N(n − 1,1) = 1 + N(n − 1,0) + N(n − 2,1)

Once again, (cc (- n 1) 0) is a termination case and performs only a single operation. This process continues until the amount argument of cc is (- n n), at which point we've fully evaluated the (cc n 1) subtree:

N(nn,1) = 1

Working our way back up:

N(n − (n − 1),1) = 1 + 1 + 1 = 3

N(n − (n − 2),1) = 1 + 1 + N(n − (n − 1),1) = 1 + 1 + 3 = 5

N(n − (n − 3),1) = 1 + 1 + N(n − (n − 2),1) = 1 + 1 + 5 = 7

N(n − (n − 4),1) = 1 + 1 + N(n − (n − 3),1) = 1 + 1 + 7 = 9

It's easy to see that this process continues until we're back to (cc n 1):

N(n,1) = 1 + 1 + N(n − 1,1) = 2n + 1

We can verify this by drawing the graph for (cc 11 1) and counting the number of nodes. Note that the amount of storage required for an applicative-order evaluation of the (cc n 1) subtree is also proportional to 2n + 1, since the + operations are deferred until the value of each subtree is calculated.

When we're dealing with θ-notation orders of growth, we can ignore constant factors, so it's sufficient to say that evaluating (cc n 1) requires order n number of steps and order n storage, since 2n + 1 is linear in n. Dropping these constant terms makes it easier to calculate orders of growth for the other terms in the process tree.

(count-change n) generates a tree-recursive process.
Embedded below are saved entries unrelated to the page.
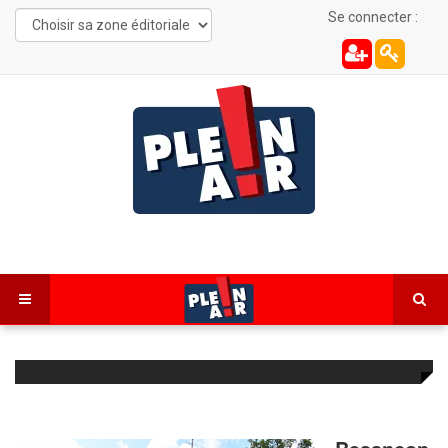
Se connecter :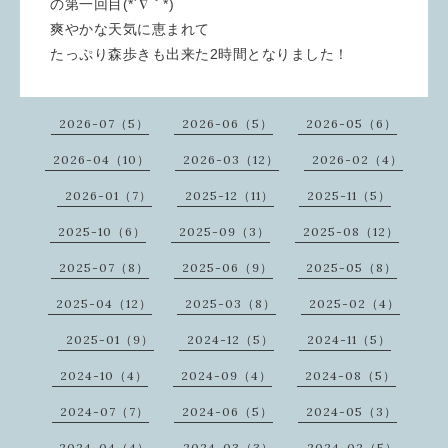
の第一回目(*´∇｀*)
爽やかな天気に恵まれて
たっぷり森歩きも出来た2時間となりました！
2026-07（5）
2026-06（5）
2026-05（6）
2026-04（10）
2026-03（12）
2026-02（4）
2026-01（7）
2025-12（11）
2025-11（5）
2025-10（6）
2025-09（3）
2025-08（12）
2025-07（8）
2025-06（9）
2025-05（8）
2025-04（12）
2025-03（8）
2025-02（4）
2025-01（9）
2024-12（5）
2024-11（5）
2024-10（4）
2024-09（4）
2024-08（5）
2024-07（7）
2024-06（5）
2024-05（3）
2024-04（4）
2024-03（3）
2024-02（5）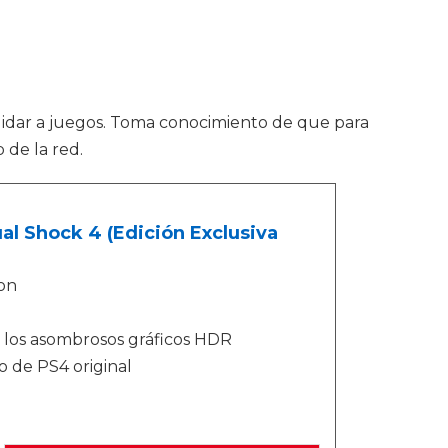
cuidar a juegos. Toma conocimiento de que para
 de la red.
al Shock 4 (Edición Exclusiva
on
n los asombrosos gráficos HDR
 de PS4 original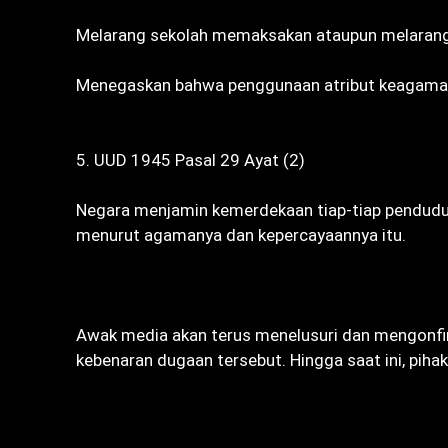
‎Melarang sekolah memaksakan ataupun melarang
‎Menegaskan bahwa penggunaan atribut keagamaan
‎5. UUD 1945 Pasal 29 Ayat (2)
‎Negara menjamin kemerdekaan tiap-tiap pendu
menurut agamanya dan kepercayaannya itu.
‎Awak media akan terus menelusuri dan mengonfir
kebenaran dugaan tersebut. Hingga saat ini, pih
We know from the text that tree-recursive processes require space proportional to the depth of the tree, and we know that (cc n 1) generates the deepest subtree of the process (since other subtrees reduce the size of n), so we can say at this point that count-change requires space of order n (i.e., linear).
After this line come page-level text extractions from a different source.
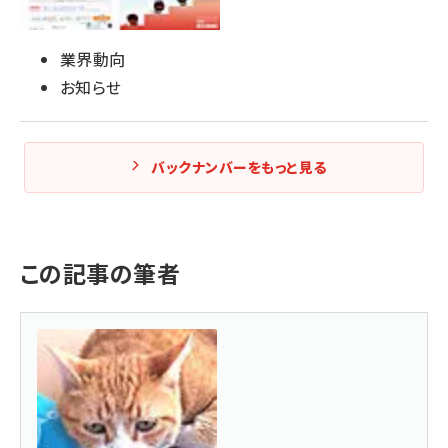
業界動向
お知らせ
バックナンバーをもっと見る
この記事の筆者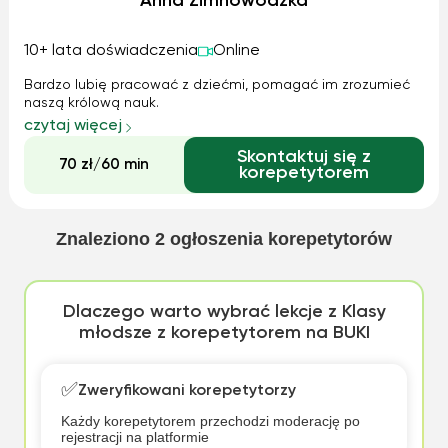
Anna Zimnowodzka
10+ lata doświadczenia
Online
Bardzo lubię pracować z dziećmi, pomagać im zrozumieć
naszą królową nauk.
czytaj więcej
Skontaktuj się z
70 zł/60 min
korepetytorem
Znaleziono
2
ogłoszenia korepetytorów
Dlaczego warto wybrać lekcje z Klasy
młodsze z korepetytorem na BUKI
✅
Zweryfikowani korepetytorzy
Każdy korepetytorem przechodzi moderację po
rejestracji na platformie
We also know from the text that tree-recursive processes require a number of operations proportional to the number of nodes in the tree, so we have to count the remaining number of operations before we can answer the second part of the question, i.e., count-change's order of growth of operations.

Let's go back to the root of the subtree which generated (cc n 1):

N(n,2) = 1 + N(n,1) + N(n − 5,2)

We know the value of the first N term. The 2nd N term is:

N(n − 5,2) = 1 + N(n − 5,1) + N(n − 10,2)

This expansion continues until n is <= 0, or roughly n/5 times, since each expansion of the 2nd term subtracts 5 from its amount argument. Each one of these expansions produces an N(a 1) term, where a is the amount, and each of those terms produces 2a + 1 operations. Subtracting a constant from n at each step doesn't change the fact that each step is a linear (order n) process, so we can ignore the subtraction when calculating the order of growth. n times n/5 steps is n2 / 5 steps. This term overwhelms the 2n + 1 steps we calculated for the previous branch, so we can ignore the 2n + 1 term now and say that calculating (cc n 2) has order n2 / 5 steps.

Now we consider the next node up the tree, the one which generated (cc n 2):

N(n,3) = 1 + N(n,2) + N(n − 10,3)

The analysis for this step is similar to the one we performed for N(n,2): calculating (cc (- n 10) 3) produces roughly n/10 more nodes, each of which evaluates (cc x 2). We know that evaluating (cc x 2) is order x2 / 5, so (cc n 3) is roughly n/10 times that, n3 / 50. Again, the n3 term dominates the growth of the process, so we can ignore the lesser orders of growth of the other nodes we've considered and say that (cc n 3) has order n3 / 50 growth.

Calculating N(n,4) and N(n,5) follows similar logic. It's then straightforward to show that the number of steps required to evaluate (cc n 5) is θ(n5).